* [Given problem]
Can you render everything below, from the line containing "collector number: ANU2747" down to the line containing "collectors: H. García Barriga", as a numbered list that includes both of those lines and leaves out blank lines?

-- Input start --

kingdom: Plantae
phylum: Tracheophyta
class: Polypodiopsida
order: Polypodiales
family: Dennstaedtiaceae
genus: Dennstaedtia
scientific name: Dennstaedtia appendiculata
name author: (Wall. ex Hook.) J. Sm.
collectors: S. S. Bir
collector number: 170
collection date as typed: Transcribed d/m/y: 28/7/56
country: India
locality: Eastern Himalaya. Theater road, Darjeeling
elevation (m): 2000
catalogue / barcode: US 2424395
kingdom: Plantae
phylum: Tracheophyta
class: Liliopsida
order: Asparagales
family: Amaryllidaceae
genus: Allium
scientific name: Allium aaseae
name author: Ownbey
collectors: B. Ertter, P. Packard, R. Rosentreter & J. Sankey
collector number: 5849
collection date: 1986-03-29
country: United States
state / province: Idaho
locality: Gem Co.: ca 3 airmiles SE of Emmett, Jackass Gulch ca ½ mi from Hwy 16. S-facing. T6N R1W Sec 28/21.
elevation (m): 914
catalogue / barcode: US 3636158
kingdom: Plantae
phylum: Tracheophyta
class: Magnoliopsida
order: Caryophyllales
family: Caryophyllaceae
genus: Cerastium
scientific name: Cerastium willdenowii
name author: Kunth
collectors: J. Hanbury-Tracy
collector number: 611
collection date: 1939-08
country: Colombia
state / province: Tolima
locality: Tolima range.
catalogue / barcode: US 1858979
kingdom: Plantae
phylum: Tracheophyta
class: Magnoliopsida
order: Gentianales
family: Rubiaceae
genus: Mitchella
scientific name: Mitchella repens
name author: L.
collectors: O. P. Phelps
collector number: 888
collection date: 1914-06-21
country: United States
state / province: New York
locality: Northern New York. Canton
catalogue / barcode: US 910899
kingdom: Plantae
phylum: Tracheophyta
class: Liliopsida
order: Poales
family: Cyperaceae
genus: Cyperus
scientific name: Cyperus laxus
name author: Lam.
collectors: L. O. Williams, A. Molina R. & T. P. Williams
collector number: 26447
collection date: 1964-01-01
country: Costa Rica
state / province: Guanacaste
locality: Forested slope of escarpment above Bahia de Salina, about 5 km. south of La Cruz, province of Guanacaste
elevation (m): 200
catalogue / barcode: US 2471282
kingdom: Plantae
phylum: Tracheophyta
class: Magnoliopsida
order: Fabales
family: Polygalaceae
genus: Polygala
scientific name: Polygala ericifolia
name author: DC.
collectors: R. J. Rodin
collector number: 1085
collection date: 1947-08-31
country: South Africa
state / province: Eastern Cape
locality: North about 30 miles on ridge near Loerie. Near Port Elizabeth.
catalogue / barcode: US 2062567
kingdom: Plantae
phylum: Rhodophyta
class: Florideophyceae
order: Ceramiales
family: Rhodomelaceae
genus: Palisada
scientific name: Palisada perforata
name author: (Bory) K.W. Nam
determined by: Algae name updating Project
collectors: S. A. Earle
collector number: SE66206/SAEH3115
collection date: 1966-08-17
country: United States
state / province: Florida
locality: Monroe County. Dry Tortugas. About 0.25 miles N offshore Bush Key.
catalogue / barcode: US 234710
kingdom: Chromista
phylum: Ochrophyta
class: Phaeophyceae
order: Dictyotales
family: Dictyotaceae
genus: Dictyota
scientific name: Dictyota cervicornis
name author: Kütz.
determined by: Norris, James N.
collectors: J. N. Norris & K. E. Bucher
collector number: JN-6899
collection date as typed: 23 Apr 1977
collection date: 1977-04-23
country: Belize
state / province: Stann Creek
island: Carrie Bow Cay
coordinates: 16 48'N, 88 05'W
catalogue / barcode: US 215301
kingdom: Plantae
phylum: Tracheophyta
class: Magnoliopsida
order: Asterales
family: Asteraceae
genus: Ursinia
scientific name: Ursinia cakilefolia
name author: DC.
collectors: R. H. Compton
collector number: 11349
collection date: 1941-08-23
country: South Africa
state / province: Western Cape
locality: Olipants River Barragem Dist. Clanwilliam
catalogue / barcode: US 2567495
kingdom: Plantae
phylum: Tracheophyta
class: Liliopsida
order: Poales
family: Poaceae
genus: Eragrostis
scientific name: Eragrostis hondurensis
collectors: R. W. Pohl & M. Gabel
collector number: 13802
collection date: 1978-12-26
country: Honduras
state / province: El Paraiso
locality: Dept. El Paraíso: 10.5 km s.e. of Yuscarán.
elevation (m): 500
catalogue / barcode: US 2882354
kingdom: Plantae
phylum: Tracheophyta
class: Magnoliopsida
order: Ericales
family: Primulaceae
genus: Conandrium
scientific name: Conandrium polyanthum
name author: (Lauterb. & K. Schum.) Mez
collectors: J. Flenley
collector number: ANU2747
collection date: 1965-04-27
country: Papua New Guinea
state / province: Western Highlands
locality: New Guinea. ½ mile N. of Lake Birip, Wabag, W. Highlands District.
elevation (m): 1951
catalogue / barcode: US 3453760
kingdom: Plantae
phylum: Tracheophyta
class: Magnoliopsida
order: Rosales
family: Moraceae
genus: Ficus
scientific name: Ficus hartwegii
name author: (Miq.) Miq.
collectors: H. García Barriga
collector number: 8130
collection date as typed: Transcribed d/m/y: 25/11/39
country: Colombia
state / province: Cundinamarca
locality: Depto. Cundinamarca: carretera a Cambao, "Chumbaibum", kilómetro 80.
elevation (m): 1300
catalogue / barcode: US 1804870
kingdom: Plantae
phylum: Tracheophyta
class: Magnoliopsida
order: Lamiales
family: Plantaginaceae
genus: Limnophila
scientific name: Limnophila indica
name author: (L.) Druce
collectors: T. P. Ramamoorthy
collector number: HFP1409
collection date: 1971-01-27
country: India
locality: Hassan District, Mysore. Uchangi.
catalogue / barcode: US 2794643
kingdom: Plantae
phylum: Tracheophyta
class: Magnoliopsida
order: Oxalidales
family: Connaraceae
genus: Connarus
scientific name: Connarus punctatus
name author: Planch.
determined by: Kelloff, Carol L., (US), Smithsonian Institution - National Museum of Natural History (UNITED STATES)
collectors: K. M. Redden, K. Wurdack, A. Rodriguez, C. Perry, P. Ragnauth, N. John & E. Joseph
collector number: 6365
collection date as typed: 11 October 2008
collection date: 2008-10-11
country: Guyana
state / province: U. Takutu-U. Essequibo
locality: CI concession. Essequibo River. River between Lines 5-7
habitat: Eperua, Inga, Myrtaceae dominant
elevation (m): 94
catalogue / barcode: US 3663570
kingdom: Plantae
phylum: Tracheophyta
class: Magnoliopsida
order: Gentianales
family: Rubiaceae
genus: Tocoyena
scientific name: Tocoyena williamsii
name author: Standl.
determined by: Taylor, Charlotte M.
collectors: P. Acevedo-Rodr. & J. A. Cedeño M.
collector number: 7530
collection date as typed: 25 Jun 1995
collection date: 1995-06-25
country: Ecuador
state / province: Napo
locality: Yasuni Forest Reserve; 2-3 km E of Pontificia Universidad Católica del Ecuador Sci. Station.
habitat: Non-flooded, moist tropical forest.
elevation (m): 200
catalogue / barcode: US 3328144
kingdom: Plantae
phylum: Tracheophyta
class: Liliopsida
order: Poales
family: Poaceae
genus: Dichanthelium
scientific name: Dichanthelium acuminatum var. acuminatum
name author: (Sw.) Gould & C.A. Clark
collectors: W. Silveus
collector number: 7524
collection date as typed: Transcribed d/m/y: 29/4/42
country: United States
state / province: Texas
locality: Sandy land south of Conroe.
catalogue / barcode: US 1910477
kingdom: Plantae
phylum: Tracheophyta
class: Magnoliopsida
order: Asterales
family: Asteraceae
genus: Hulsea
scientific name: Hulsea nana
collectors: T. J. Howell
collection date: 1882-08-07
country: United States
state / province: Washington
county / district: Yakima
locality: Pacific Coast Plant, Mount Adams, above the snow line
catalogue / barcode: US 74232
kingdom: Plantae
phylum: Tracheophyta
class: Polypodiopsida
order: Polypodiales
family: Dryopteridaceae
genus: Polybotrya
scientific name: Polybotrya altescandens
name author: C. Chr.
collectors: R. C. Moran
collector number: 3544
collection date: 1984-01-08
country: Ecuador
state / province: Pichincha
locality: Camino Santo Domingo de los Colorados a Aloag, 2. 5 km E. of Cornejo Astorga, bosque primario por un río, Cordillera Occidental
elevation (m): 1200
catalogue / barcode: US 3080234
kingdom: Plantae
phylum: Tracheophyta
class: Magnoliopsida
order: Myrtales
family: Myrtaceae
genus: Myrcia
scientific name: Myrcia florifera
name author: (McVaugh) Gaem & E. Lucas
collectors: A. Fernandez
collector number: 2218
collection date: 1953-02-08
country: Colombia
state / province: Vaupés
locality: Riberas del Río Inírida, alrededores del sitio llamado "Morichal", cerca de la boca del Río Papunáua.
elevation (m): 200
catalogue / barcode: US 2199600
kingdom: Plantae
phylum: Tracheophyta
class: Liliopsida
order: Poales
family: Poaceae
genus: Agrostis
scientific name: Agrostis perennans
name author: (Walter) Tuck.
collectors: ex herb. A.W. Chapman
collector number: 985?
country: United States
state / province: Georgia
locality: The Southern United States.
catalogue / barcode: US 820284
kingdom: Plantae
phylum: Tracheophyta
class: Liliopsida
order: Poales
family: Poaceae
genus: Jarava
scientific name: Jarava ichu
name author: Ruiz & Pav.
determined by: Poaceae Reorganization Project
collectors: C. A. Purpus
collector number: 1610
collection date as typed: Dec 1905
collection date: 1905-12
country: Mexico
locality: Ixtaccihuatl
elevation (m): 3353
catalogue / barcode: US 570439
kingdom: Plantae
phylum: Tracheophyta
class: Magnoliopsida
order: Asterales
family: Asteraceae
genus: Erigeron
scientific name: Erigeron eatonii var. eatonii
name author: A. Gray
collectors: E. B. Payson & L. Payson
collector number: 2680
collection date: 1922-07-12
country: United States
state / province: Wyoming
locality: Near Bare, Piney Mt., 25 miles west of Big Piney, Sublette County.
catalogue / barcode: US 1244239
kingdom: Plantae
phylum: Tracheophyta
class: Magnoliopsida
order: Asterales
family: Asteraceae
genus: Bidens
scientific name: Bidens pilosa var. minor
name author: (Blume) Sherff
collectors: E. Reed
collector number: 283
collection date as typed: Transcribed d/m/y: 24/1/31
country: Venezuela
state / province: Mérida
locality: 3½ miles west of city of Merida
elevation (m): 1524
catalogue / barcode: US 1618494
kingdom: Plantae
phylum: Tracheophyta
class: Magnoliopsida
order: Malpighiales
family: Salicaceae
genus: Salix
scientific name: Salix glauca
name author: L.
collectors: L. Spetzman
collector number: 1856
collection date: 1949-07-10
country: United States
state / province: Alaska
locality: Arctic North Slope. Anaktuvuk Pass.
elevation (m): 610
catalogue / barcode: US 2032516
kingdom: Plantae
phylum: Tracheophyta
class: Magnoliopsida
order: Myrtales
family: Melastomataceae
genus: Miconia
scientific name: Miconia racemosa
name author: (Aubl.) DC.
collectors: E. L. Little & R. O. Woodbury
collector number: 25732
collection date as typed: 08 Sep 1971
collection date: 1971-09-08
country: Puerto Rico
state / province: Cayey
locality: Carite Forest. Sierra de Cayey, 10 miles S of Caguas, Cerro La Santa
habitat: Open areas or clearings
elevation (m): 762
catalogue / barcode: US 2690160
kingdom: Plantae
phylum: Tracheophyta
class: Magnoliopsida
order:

-- Input end --

* [Response to the exercise]
1. collector number: ANU2747
2. collection date: 1965-04-27
3. country: Papua New Guinea
4. state / province: Western Highlands
5. locality: New Guinea. ½ mile N. of Lake Birip, Wabag, W. Highlands District.
6. elevation (m): 1951
7. catalogue / barcode: US 3453760
8. kingdom: Plantae
9. phylum: Tracheophyta
10. class: Magnoliopsida
11. order: Rosales
12. family: Moraceae
13. genus: Ficus
14. scientific name: Ficus hartwegii
15. name author: (Miq.) Miq.
16. collectors: H. García Barriga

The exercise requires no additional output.